Task to complete:
List every line in the items below that contains the word "number".

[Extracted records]
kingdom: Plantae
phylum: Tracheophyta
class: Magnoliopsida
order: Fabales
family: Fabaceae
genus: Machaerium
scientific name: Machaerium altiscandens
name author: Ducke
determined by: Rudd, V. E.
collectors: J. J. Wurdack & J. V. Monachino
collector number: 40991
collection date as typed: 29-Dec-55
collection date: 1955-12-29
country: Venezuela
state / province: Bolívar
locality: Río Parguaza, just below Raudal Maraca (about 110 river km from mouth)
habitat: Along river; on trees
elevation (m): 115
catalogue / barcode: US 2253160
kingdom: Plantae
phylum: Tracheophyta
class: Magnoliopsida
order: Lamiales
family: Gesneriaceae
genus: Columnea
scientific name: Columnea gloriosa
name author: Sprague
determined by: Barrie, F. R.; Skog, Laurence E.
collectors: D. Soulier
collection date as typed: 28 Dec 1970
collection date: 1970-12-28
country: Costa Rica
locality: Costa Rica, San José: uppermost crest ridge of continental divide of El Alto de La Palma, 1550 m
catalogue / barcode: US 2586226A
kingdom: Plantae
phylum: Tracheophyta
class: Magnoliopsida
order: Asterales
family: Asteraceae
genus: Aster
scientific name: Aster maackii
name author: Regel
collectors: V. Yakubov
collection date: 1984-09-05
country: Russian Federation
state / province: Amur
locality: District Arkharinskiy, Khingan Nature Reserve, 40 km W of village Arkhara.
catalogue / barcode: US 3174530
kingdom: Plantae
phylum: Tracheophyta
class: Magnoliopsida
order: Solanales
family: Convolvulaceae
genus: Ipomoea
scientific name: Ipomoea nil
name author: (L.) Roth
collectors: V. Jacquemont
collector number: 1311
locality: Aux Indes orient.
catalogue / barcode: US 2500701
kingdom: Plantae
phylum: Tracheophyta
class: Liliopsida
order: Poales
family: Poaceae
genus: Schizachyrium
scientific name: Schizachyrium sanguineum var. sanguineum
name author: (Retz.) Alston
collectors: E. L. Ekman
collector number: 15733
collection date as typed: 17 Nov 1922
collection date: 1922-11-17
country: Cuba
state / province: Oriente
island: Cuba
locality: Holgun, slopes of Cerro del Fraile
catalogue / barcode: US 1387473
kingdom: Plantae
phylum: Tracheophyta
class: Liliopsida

Expected answer:
collector number: 40991
collector number: 1311
collector number: 15733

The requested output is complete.